Stock Markets May 19, 2026 07:01 AM

SocGen Sticks With Overweight Call on Small-Caps, Highlights Euro Zone Opportunity

Bank cites monetary growth, PMI signals and valuation gaps as reasons to prefer smaller stocks over large-caps

By Maya Rios

Societe Generale is maintaining an overweight recommendation for small-cap equities relative to large-caps nearly a year after making the call, pointing to monetary and PMI indicators, valuation differentials and earnings outlooks as supporting factors. The bank sees particular opportunity in the euro zone, while noting sector exposures and geopolitical developments that could influence performance.

SocGen Sticks With Overweight Call on Small-Caps, Highlights Euro Zone Opportunity

Key Points

  • Societe Generale maintains an overweight recommendation on small-cap stocks versus large-cap stocks nearly a year after initiating the call.
  • Euro zone small-caps trade at 13.5 times earnings versus a 10-year average of 14.2 times and at about a 10% discount to large-caps, reversing a 10-year average 4% premium.
  • Small-caps have a more domestic revenue mix and greater oil and gas sector exposure (7% versus 4%), making them relatively sensitive to interest rate dynamics.

Societe Generale is reaffirming its overweight stance on small-cap shares versus their large-cap counterparts, nearly a year after first issuing the recommendation. The bank says the asset class looks increasingly attractive across regions, with the euro zone singled out as an area of particular interest.

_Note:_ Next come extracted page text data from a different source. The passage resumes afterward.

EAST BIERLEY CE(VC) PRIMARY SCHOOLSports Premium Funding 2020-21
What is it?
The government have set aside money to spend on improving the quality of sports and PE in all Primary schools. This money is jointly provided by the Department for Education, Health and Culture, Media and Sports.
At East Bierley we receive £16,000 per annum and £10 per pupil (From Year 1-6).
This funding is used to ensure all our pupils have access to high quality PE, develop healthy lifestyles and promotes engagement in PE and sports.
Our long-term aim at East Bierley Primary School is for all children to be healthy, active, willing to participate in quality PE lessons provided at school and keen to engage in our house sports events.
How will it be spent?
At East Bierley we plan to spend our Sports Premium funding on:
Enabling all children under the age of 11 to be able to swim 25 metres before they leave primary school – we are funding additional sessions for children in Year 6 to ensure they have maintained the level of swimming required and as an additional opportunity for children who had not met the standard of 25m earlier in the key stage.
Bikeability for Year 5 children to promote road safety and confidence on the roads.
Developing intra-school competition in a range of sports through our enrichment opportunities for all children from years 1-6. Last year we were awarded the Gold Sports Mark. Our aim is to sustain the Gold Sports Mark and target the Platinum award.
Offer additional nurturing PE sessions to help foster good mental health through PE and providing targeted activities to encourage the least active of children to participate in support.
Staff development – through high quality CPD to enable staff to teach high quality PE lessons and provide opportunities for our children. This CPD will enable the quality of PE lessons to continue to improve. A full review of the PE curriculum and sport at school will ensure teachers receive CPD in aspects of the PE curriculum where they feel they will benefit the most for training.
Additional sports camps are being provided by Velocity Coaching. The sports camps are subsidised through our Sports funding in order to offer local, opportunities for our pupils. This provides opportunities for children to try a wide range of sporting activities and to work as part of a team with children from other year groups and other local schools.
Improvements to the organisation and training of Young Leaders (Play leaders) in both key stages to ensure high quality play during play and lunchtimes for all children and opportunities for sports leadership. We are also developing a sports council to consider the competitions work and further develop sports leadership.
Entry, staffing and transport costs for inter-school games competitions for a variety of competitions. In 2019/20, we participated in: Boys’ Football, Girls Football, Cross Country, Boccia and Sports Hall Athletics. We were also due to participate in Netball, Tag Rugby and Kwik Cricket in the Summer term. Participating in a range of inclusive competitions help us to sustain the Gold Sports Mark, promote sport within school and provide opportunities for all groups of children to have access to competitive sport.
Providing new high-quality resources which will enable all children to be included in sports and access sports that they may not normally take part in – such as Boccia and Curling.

In its analysis, the bank highlights a set of metrics it views as supportive of the positive view. Those include M1 monetary growth - a gauge of liquid cash in the economy - and the Purchasing Managers' Index (PMI) new orders-to-inventories ratio. Societe Generale also cites valuations and expectations for earnings per share growth as reinforcing the case for smaller stocks.

On valuation, the bank points to a discount for euro zone small-caps versus their historical norm: they trade at 13.5 times earnings compared with a 10-year average of 14.2 times. Relative to large-cap shares, small-caps are trading at roughly a 10% discount, whereas the 10-year mean shows a 4% premium for small-caps over large-caps. Societe Generale notes that the gap in valuation persists even as macroeconomic indicators have been improving.

The bank also emphasizes differences in revenue composition between market capitalizations. Small-cap companies have a more domestically focused revenue mix, which the bank says can provide a degree of insulation from tariff risks and other external shocks. At the same time, Societe Generale flags the evolving situation in the Middle East as creating a more complex backdrop for markets.

Sector exposure is another element the bank highlights. Small-cap stocks hold about 7% exposure to the oil and gas sector, compared with roughly 4% for large-caps. According to Societe Generale, that positioning makes small-caps more sensitive to interest rate dynamics than to oil price movements alone.

Overall, Societe Generale's maintained overweight reflects a combination of cash and PMI signals, relative valuation and earnings prospects, along with an appraisal of revenue mix and sector exposures that differentiate small-caps from larger companies.

Risks

  • Geopolitical developments in the Middle East create a more complex backdrop that could affect market conditions and small-cap performance - impacts could span energy and broader equity markets.
  • Valuation gaps persist despite improving macro indicators, indicating uncertainty about whether current discounts will narrow in line with economic improvements - this could influence returns across euro zone equities.
  • Concentration by sector - notably higher oil and gas exposure in small-caps - could increase sensitivity to sector-specific shocks and interest rate movements, affecting energy and small-cap equity performance.